The structure of $\Bbb Z_n=\{ kmod(p)|(n,p)=1\}$

Question

this question may seem stupid, but the way a question was phrased by my lecturer has made me a tad confused.

So just to check my understanding first;

$\Bbb Z_p=\{0,1,2,3,....,p-1\}$ is the cyclic group of integers modulo p. the fact that it is prime just means that the only subgroups are the trivial subgroup and the group itself.

if it were not prime it would still have the same structure eg. $\Bbb Z_6=\{0,1,2,3,4,5\}$.

now my question;

1) How do you find the group of units for some arbitrary group

2) What is the structure of $\Bbb Z_n=\{ kmod(p)|(n,p)=1\}$ ? I feel that it will not simply be {0,1,2,3,...n-1}

Answer 1

Suppose that $u\in \mathbb Z_n$ is a unit.
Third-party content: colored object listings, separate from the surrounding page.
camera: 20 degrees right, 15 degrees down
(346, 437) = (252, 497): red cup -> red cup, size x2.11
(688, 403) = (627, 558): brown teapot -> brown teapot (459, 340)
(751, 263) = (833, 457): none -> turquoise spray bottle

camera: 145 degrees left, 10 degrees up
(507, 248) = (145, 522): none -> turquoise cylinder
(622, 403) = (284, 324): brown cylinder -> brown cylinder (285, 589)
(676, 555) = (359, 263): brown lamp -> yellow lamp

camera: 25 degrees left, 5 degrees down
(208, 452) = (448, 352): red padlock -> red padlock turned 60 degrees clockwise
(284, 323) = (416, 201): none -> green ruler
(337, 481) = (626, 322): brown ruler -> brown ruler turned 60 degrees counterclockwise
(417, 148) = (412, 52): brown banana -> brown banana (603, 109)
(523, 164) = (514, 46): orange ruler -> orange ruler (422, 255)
Then there exists $x\in\mathbb Z_n$ such that $ux=1$ in $\mathbb Z_n$, or $$ux\equiv 1\bmod n$$ in $\mathbb Z$. That is, there exists $y\in\mathbb Z$ such that $ux+ny=1$. By Bézout's Identity, this occurs if and only if $\gcd(u,n)=1$. Thus, the unit group of $\mathbb Z_n$ is the set of nonnegative integers less than and coprime to $n$: $$U_n=\{u\in\mathbb Z: \gcd(u,n)=1\}$$

The structure of $U_n$ is very different from that of $\mathbb Z_n$. The most important difference is that it is not closed under addition and has no well-defined addition operation.

Answer 2

1) "How do you find the group of units?" The group of units $U(n)$ of the ring $\Bbb{Z}_n$ has $\phi(n)$ elements, and just consists of the representatives $k$ with $0\le k\le n-1$ which are coprime to $n$. An arbitrary group does not have a group of units.

2) Indeed, the structure is different. First of all, $U(n)$ does not have oder $n$, but only $\phi(n)$, which is smaller than $n$ for $n\ge 2$. So the cyclic group $C_n$ of order $n$ and $U(n)$ have different orders, and moreover $U(n)$ need not be cyclic.